Charro suits are made in several parts of the state, with the hats made in San Francisco del Rincón of particular note. Since the 18th century, traditionally these are made from palm fronds brought from Michoacán. Generally the work is divided by sex, with women creating and sew the thin braiding. The men do the rest, pressing, shaping and finishing. Today, much of the palm is being replaced by synthetic fiber.

During the colonial period, wood was used for the sculpting of most religious icons for churches and homes. This tradition continues in Guanajuato, keeping most of the original Baroque style. One town particularly noted for this work is Apaseo el Grande.

The making of traditional sweets is important. The most notable is the cajete (dulce de leche) made in Celaya.

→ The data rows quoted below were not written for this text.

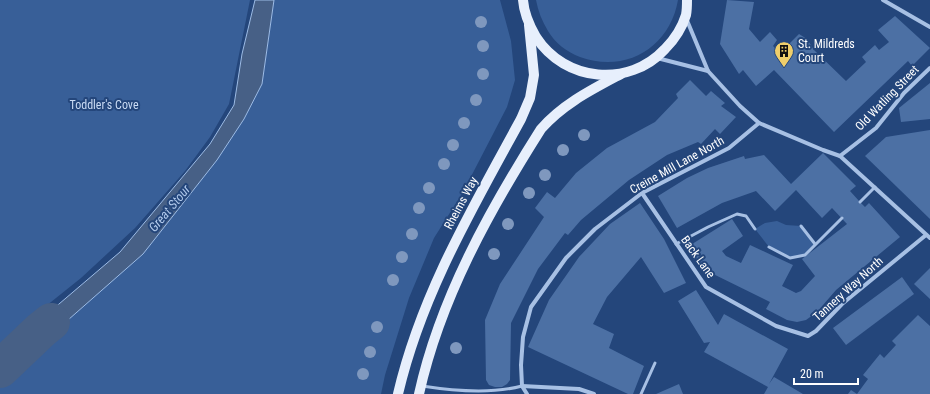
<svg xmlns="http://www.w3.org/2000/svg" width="930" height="394" viewBox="0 0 930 394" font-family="'Roboto Condensed',sans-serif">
  <rect width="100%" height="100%" fill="#24467b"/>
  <g fill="#385f98">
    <path d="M0 0H250L229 104 210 137 185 171 135 228 81 278 21 326 0 347Z"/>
    <path d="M264 0H500L511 41 515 80 507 107 463 192 434 238 409 298 385 375 381 394H0V369L82 297 158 221 244 103Z"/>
    <path d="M536 0H678C670 47 626 74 580 57 567 52 555 43 548 31 542 21 538 11 536 0Z"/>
    <path d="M777 221 786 225 801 226 815 244 805 255 790 258 769 247 755 229 765 223Z"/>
  </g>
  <path fill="#476086" stroke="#9cbbe5" d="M255 0H274L262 84 244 119 217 160 143 254 18 364 5 350 120 252 210 144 234 105 242 54Z"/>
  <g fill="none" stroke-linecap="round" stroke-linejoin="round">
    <path stroke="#476086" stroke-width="38" d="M0 369 41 330 51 322"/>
  </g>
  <g fill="#4c70a4">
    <path d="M727 0 754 2 749 29 760 42 770 32 777 40 773 46 780 53 799 34 807 39 814 50 846 81 866 62 862 57 875 45 879 50 889 42 878 30 895 16 930 48 912 66 908 61 834 132 774 70 756 86 743 70 739 74 720 44Z"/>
    <path d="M690 80 706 96 711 91 725 103 721 106 736 117 720 134 715 129 701 144 698 142 667 155 629 180 581 220 568 235 565 233 538 269 511 323 510 380 507 384 502 387H495L489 385 486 380 485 320 500 284 544 217 535 208 547 192 555 198 576 173 607 148 655 122 678 98 676 94Z"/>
    <path d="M930 83V119L901 122 899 108Z"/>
    <path d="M930 130V219L865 156 886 137Z"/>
    <path d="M823 153 856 186 850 191 860 202 865 207 869 203 900 237 836 290 817 312 806 320 797 322 787 320 766 309 770 302 703 269 689 246 732 219 743 236 722 251 726 256 741 263 750 245 793 265 782 286 796 293 801 291 815 276 802 259 847 224 832 208 822 218 796 190 775 211 756 191 722 203 677 228 658 196 687 178 708 168 744 156 745 159 764 155 791 184Z"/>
    <path d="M640 203 664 239 686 283 664 293 641 257 607 297 593 324 614 334 609 348 644 366 633 394H628L528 347 549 300 579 257 610 224Z"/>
    <path d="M930 268V299L914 284Z"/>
    <path d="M902 277 914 294 846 345 833 328Z"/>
    <path d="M696 290 718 325 724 314 788 349 769 384 774 377 803 394H764L768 387 704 352 710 342 704 343 678 301Z"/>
    <path d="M918 315 930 326V394H848L851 390 857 394 868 379 863 375 880 354 884 358 896 345 892 341Z"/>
    <path d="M679 384 683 394H656Z"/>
  </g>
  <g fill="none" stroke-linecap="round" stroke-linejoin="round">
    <g stroke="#a7c0e4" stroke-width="3">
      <path d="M860 202 875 187"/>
      <path d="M801 226 815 244"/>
      <path d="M676 244 708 227 737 214 746 216 755 229"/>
      <path d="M769 247 790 258 805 255 842 218"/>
      <path d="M422 386C454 391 492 394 522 386"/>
      <path d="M641 394 655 363"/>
    </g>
    <g stroke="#a7c0e4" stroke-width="4">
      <path d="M883 0 930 27"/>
      <path d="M686 18 708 71 740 106 759 123 823 150 840 156 930 238"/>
      <path d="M657 58 708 71"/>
      <path d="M840 156 876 128 904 93 930 68"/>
      <path d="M642 193 706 287 776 326 808 336 816 331 842 304 926 235"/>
      <path d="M522 386 579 389 594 394"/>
      <path d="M527 394 522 386 521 365 523 337 531 307 566 258 595 229 642 193 729 148 759 123"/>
    </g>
    <g stroke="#e7effc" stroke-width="10">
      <path d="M523 0C524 14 529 25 536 37 565 82 629 88 665 49 674 40 682 28 686 15 687 10 687 5 687 0"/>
      <path d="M398 394C421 295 473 207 521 119L530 98 534 75 529 25"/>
      <path d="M419 394C440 299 489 211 541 129 563 104 591 90 621 74"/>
    </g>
  </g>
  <g fill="#7f98be">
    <circle cx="481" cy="22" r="6"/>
    <circle cx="483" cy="46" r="6"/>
    <circle cx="483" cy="74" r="6"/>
    <circle cx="476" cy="100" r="6"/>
    <circle cx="464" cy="123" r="6"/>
    <circle cx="584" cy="135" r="6"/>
    <circle cx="453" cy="145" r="6"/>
    <circle cx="563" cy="150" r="6"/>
    <circle cx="444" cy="164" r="6"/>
    <circle cx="545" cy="175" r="6"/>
    <circle cx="429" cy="188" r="6"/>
    <circle cx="529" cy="193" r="6"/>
    <circle cx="419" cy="208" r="6"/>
    <circle cx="508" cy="224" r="6"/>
    <circle cx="412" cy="234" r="6"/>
    <circle cx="494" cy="254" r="6"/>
    <circle cx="402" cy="257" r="6"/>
    <circle cx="393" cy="280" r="6"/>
    <circle cx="377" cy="327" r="6"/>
    <circle cx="456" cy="348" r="6"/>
    <circle cx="370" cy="352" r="6"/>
    <circle cx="363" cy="374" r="6"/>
  </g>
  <defs>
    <symbol id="building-pin" viewBox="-11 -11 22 30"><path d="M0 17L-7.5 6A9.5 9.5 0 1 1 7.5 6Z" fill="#efce6b" stroke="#24467b"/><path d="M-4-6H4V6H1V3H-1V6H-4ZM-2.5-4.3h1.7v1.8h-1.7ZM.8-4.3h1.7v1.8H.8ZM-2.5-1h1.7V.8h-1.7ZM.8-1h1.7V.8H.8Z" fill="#111"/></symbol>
  </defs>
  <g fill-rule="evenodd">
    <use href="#building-pin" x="773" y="40" width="22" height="30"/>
  </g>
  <g text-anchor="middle" stroke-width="4" stroke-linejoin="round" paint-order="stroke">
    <g font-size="12" fill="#fff" stroke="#24467b" text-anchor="start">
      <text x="798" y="48">St. Mildreds<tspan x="798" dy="14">Court</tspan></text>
    </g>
    <g font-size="12" fill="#fff" stroke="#24467b">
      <text transform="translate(887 98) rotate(-46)" y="4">Old Watling Street</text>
      <text transform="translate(677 165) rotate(-29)" y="4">Creine Mill Lane North</text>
      <text transform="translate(461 203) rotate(-62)" y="4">Rheims Way</text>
      <text transform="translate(698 257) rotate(54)" y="4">Back Lane</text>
      <text transform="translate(848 289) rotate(-42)" y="4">Tannery Way North</text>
    </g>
    <g font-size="12" fill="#cadbf4" stroke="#24467b">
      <text x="104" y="109">Toddler's Cove</text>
    </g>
    <g font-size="13" font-style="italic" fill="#b2caec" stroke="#24467b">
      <text transform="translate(169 208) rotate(-50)" y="5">Great Stour</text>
    </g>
  </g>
  <path d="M794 378v6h64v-6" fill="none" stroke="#ffffff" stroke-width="2"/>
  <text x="800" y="378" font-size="12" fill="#ffffff" stroke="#24467b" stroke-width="3" paint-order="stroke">20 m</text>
</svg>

The wide variety of fruits that grow in the state, especially in the Bajio, are made into sweet pastes called ate. In the city of Guanajuato candies called charamuscas correosas (chewy taffy) and no correosas (non-chewy taffy) are made. Both come in a variety of colors and are distinguished by being in the shape of mummies, mimicking the famous ones found in the capital.

Other crafts in the state include baskets in Coroneo, belts decorated with ixtle thread (piteado) in Manuel Doblado, ixtle items in Penjamo, masks for the Torito Dance in Silao, and items made from volcanic stone in Comonfort.